En esa misma noche bética (y sevillista en la Champions) la frescura y la sinceridad también debían de cobijarse en los Gipsy Kings de Cuatro. Pero ya no tanto. Sus protagonistas cada vez son más kings (porque gipsys los serán siempre) y cada vez más se troquela todo lo que hacen ante las cámaras. Aunque no quieran, todos tienen ya moditos monárquicos.

Se supone que ya está superado el debate sobre si este falso documental es una caricatura forzada que deja mal a todos los gitanos. No, esto es sólo entretenimiento tróspido, y no se traza como un agravio racista o clasista, aunque alguna veces la narración se columpie al filo. Sus participantes están ahí encantados con verse como creen que son y sospechamos que casi toda su audiencia fiel los quiere. Hay protagonistas muy trabajadores y creativos; otros se guían por sus limitadas experiencias en la vida y de algún participante nos olemos que puede acabar recalando en la crónica más oscura.

Los Gipsy Kings es una telecomedia. Sin los diálogos escritos. Pero sí con guión.

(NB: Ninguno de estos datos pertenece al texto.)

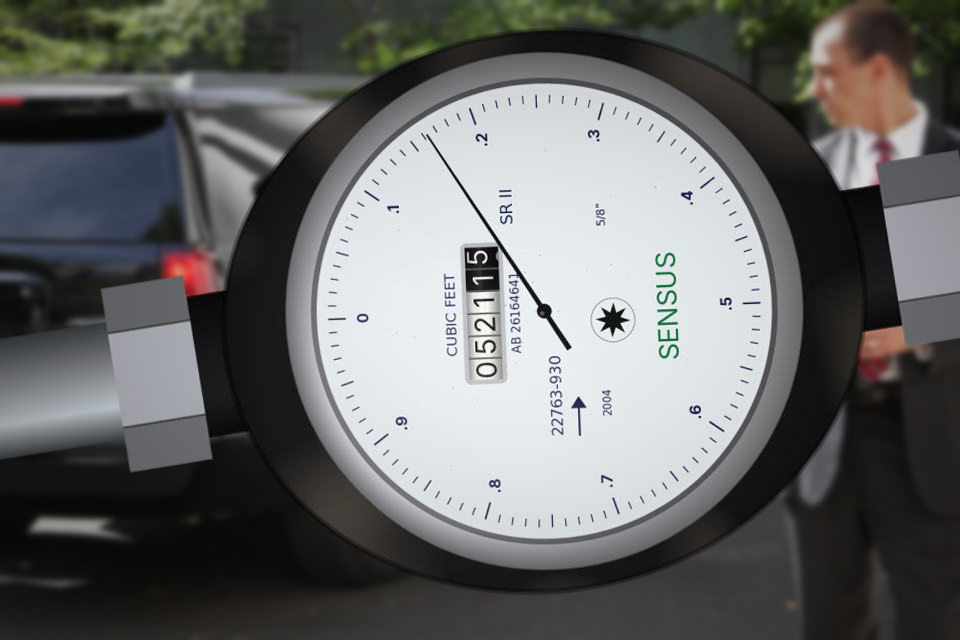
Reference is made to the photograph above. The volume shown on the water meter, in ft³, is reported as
52115.16 ft³
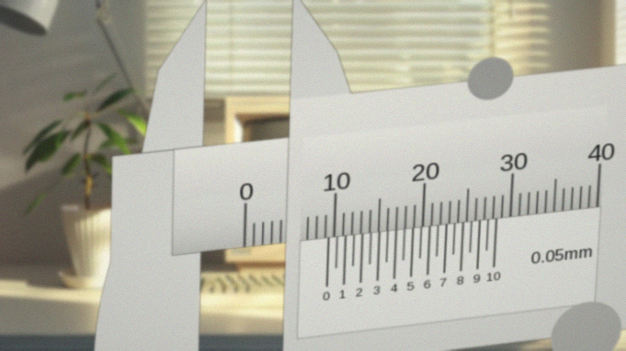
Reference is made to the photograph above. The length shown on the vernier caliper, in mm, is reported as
9.4 mm
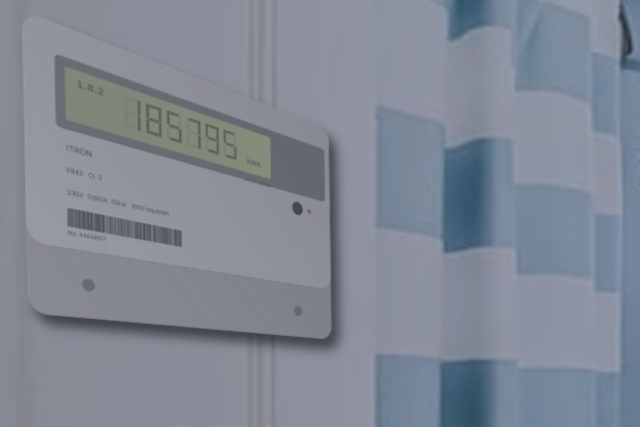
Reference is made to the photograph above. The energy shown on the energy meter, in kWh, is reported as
185795 kWh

Cada vez más se parecen (con toda la intención) a los personajes de los tebeos de Bruguera, con unas ocurrencias que ya no son espontáneas: todos parecen estar mirando de reojo al objetivo y así se pierde la sorpresa originaria. El factual de Cuatro, que disipa ya todo carácter antropológico (misión didáctica que realmente nunca tuvo), cuenta con un público juvenil que antes lo tenía más fácil los domingos , a una hora algo más temprana. Aguantar el sueño para seguir a la Rebe, la queen de este programa, es ahora más difícil.

Este espacio no es una afrenta. Ni tampoco una redención social. Es una estridencia tallada por las cámaras.